BELLVILLE, Texas – Years before he was one of the most popular bullfighters in rodeo, Dusty Tuckness was a key fixture at the Austin County Fair and Rodeo.
“Bellville was one of my very first PRCA rodeos I got to work,” said Tuckness, the reigning seven-time Bullfighter of the Year in the Professional Rodeo Cowboys Association. “It’s cool because of the fact that I was hired by Mo’ Betta Rodeo, which got their contracting card in 2006, about the same year I got my (PRCA membership) card.”
He returns for the 11th time in 12 years – he had to miss one year because of an injury. The Wyoming man brings a boatload of talent to the Austin County Fairgrounds for the rodeo, set for 7:30 p.m. Thursday, Oct. 12-Saturday, Oct. 14.
“Mo’ Betta gave me some of my first breaks, and the Bellville committee has always been so good to me,” he said. “It’s a good county fair and a good, solid rodeo committee. It’s in a good community, and it’s fun to come back and see where it all started.”
He is one of two men in the arena whose jobs are to keep everyone safe during bull riding. They utilize their exceptional athleticism to distract the bulls once each rider hits the ground – whether it’s before the qualifying 8-second ride or after. It’s oftentimes a thankless job, but it’s necessary.
He’s been so good, Tuckness has been selected to fight bulls at the Wrangler National Finals Rodeo each of the past eight seasons. In Bellville, he will battle bovines alongside Oklahoman Chuck Swisher, who fought at the NFR with Tuckness in 2014.
“Chuck is a good guy to have on the other side,” Tuckness said of his partner. “He’s fun to be around, and he has good fundamentals. We get along good in the arena together.”
They need to. It’s vital that the two men can read the situation and react in collaboration in order to help keep everyone safe. Of course, having the opportunity to work a great event like the Austin County Fair and Rodeo is a bonus.
“Bellville is a really awesome rodeo,” Swisher said. “It’s a cool venue with a really good crowd. It’s nice to be in that area of Texas at that time of year.”
He also recognized that much of southeast Texas will need a full weekend of entertainment after the struggles that impacted the region after Hurricane Harvey blasted the area.
“Hopefully we don’t have to swim around any bulls,” he said with a laugh. “This will be my fifth year going there now, and I always look forward to being there. It’s cool to have a whole community come together and make such a great event.
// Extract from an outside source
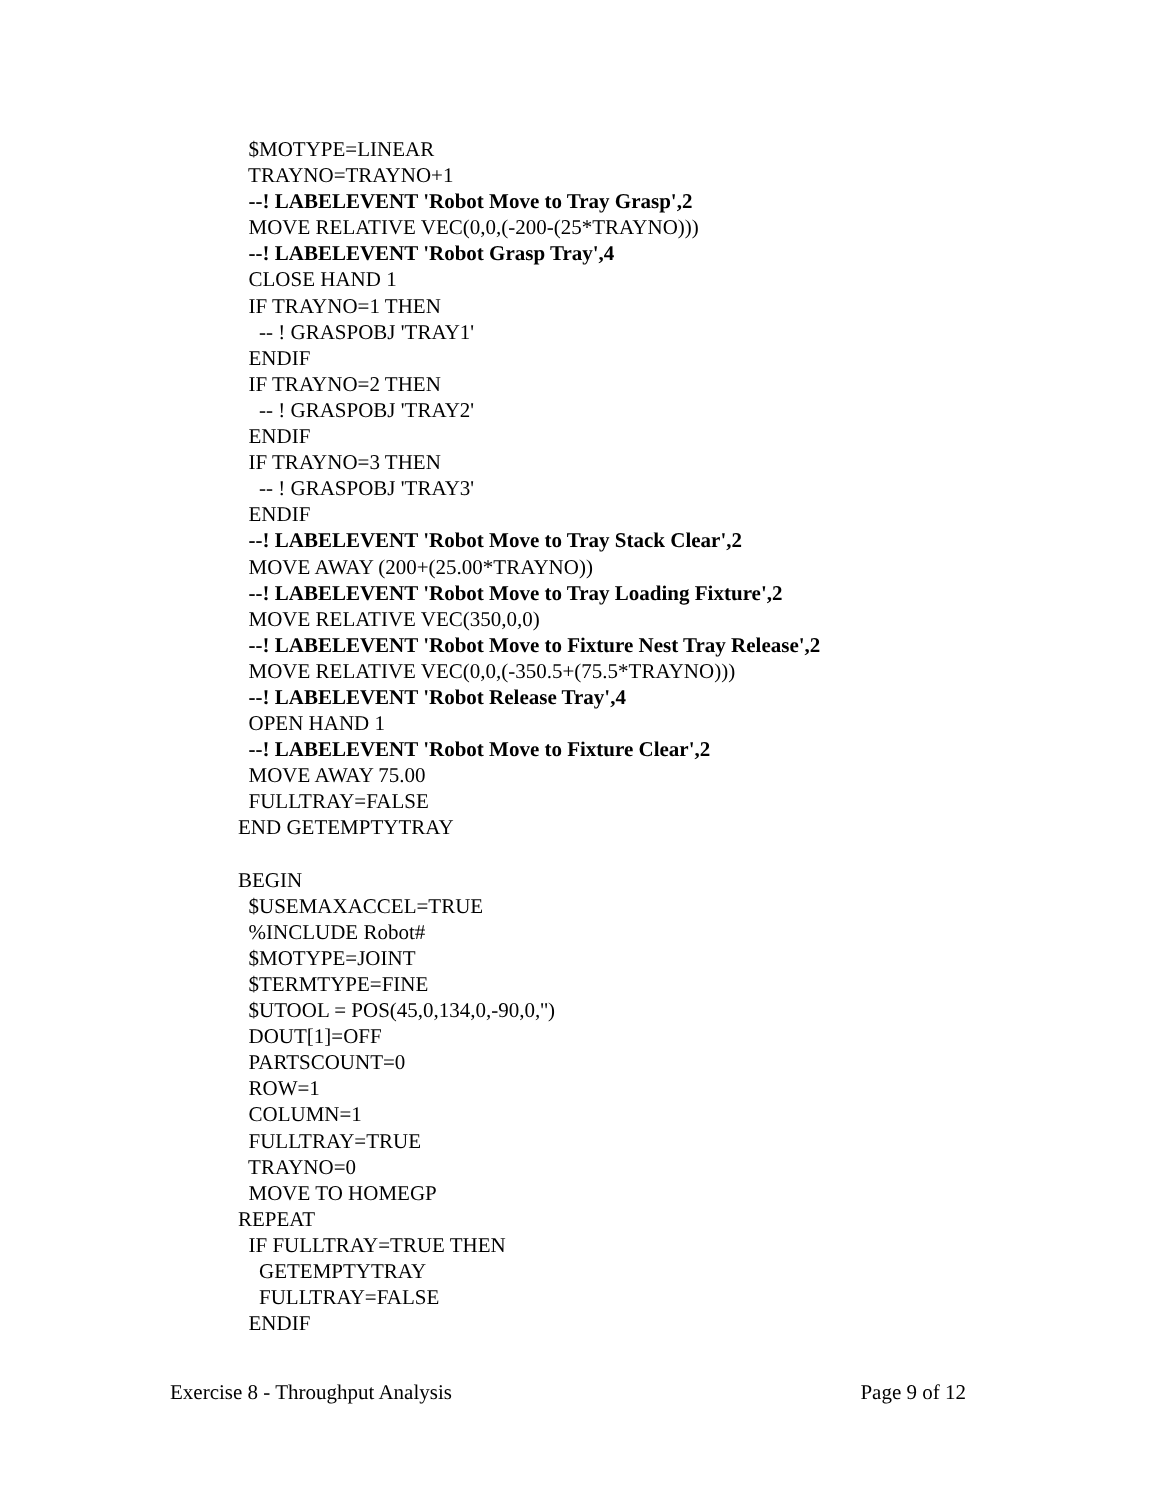$MOTYPE=LINEAR TRAYNO=TRAYNO+1 --! LABELEVENT 'Robot Move to Tray Grasp',2 MOVE RELATIVE VEC(0,0,(-200-(25*TRAYNO))) --! LABELEVENT 'Robot Grasp Tray',4 CLOSE HAND 1 IF TRAYNO=1 THEN -- ! GRASPOBJ 'TRAY1' ENDIF IF TRAYNO=2 THEN -- ! GRASPOBJ 'TRAY2' ENDIF IF TRAYNO=3 THEN -- ! GRASPOBJ 'TRAY3' ENDIF --! LABELEVENT 'Robot Move to Tray Stack Clear',2 MOVE AWAY (200+(25.00*TRAYNO)) --! LABELEVENT 'Robot Move to Tray Loading Fixture',2 MOVE RELATIVE VEC(350,0,0) --! LABELEVENT 'Robot Move to Fixture Nest Tray Release',2 MOVE RELATIVE VEC(0,0,(-350.5+(75.5*TRAYNO))) --! LABELEVENT 'Robot Release Tray',4 OPEN HAND 1 --! LABELEVENT 'Robot Move to Fixture Clear',2 MOVE AWAY 75.00 FULLTRAY=FALSE END GETEMPTYTRAY BEGIN $USEMAXACCEL=TRUE %INCLUDE Robot# $MOTYPE=JOINT $TERMTYPE=FINE $UTOOL = POS(45,0,134,0,-90,0,'') DOUT[1]=OFF PARTSCOUNT=0 ROW=1 COLUMN=1 FULLTRAY=TRUE TRAYNO=0 MOVE TO HOMEGP REPEAT IF FULLTRAY=TRUE THEN GETEMPTYTRAY FULLTRAY=FALSE ENDIF
Exercise 8 - Throughput Analysis Page 9 of 12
It’s a sandy arena, so it’ll hold all that Harvey rain.”
And like Tuckness, Swisher understands how important it is to have a solid partner in the arena.
“The sport we’re in isn’t the safest sport, so you want to be able to work with a professional that handless business on their side,” Swisher said. “Tuck is always on point, so that helps me step up my game.”
When the game is as dangerous as dancing with bulls, teamwork is the ultimate key. Tuckness and Swisher have it.